» **Задание a**: Представьте строки из всех записей в виде нумерованного списка, пропустив пустые строки. Изображения в ответ не включайте.

» **Текстовый блок**:
- - -
Протеория Николая Андидского

Если в самой литургии с IX в. изменилось немногое, то ее интерпретация все же претерпела изменения, что нашло отражение в книге середины XI в. под названием «Протеория». Ее написал между 1054 и 1067 гг. Николай, епископ Андиды Памфильской, а его преемник Феодор, видимо, переписал, упорядочив материал, но не внеся значительных изменений.

Сама же Протеория внесла значительные изменения в то, какой предстает литургия мысленному взору молящихся. Книга, судя по всему, написана епископом для своего клира, от которого, несомненно, ожидалось, что он передаст это понимание мiрянам. Этим она отличается от Церковной истории Германа, написанной для мiрян, и от Тайноводства Максима Исповедника, предназначенного монахам. Оба комментария по-прежнему читали и переписывали, так что в один и тот же исторический период существовало несколько разных подходов к участию в литургии. Николая, судя по всему, подход Германа не устраивал. Он отсылает своих читателей к Истории для толкования храма и священнических облачений, но сводить символику литургии к страданиям, смерти и воскресению Христа, как делает Герман, Николаю недостаточно. Для него литургия представляет и рождество, и ранние годы Христа, о чем он ясно говорит в начале Протеории:

Многие из тех, кто исполняет священническое служение, знают и исповедают, что происходящее в святой литургии есть представление страданий Спасителя, смерти и воскресения Христа Бога нашего. Но я не знаю, почему это так, если я не ведаю, что все это также представляет все его пришествие и домостроительство по отношению к нам с самого начала — его зачатие, рождение и тридцать лет его жизни; также деяния его Предтечи и явление Христа во время крещения; затем призвание апостолов и три года, в которые он творил чудеса, вызывавшие зависть и приведшие к кресту. Ведь если есть голова, а нет рук и ног и прочих членов, то это не назовешь телом. О том, что именно совершенное тело было принесено в жертву, услышьте от самого Христа: «Приимите, ядите, сие есть Тело Мое». Нельзя передать чью-то историю, если с самого начала не рассказать о том, что сопровождало его рождение, что произошло в дни его жизни и что относится к ее концу.
- - -
(Изображения страниц и извлечённый текст)
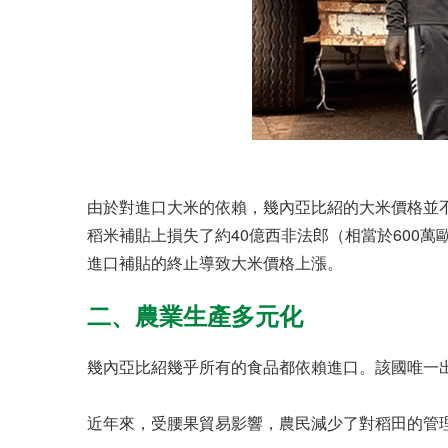
由於對進口大米的依賴，幾內亞比紹的大米價格並不
稻米補貼上損失了約40億西非法郎（相當於600
進口補貼的終止導致大米價格上漲。
二、農業生產多元化
幾內亞比紹幾乎所有的食品都依賴進口。該國唯一
近年來，受腰果貿易影響，農民減少了對稻田的管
- - -
» **Задание b**: В какие годы, согласно тексту о Протеории, Николай написал эту книгу?

» **Ответ a**:
1. 由於對進口大米的依賴，幾內亞比紹的大米價格並不
2. 稻米補貼上損失了約40億西非法郎（相當於600
3. 進口補貼的終止導致大米價格上漲。
4. 二、農業生產多元化
5. 幾內亞比紹幾乎所有的食品都依賴進口。該國唯一
6. 近年來，受腰果貿易影響，農民減少了對稻田的管

» **Ответ b**: Между 1054 и 1067 гг.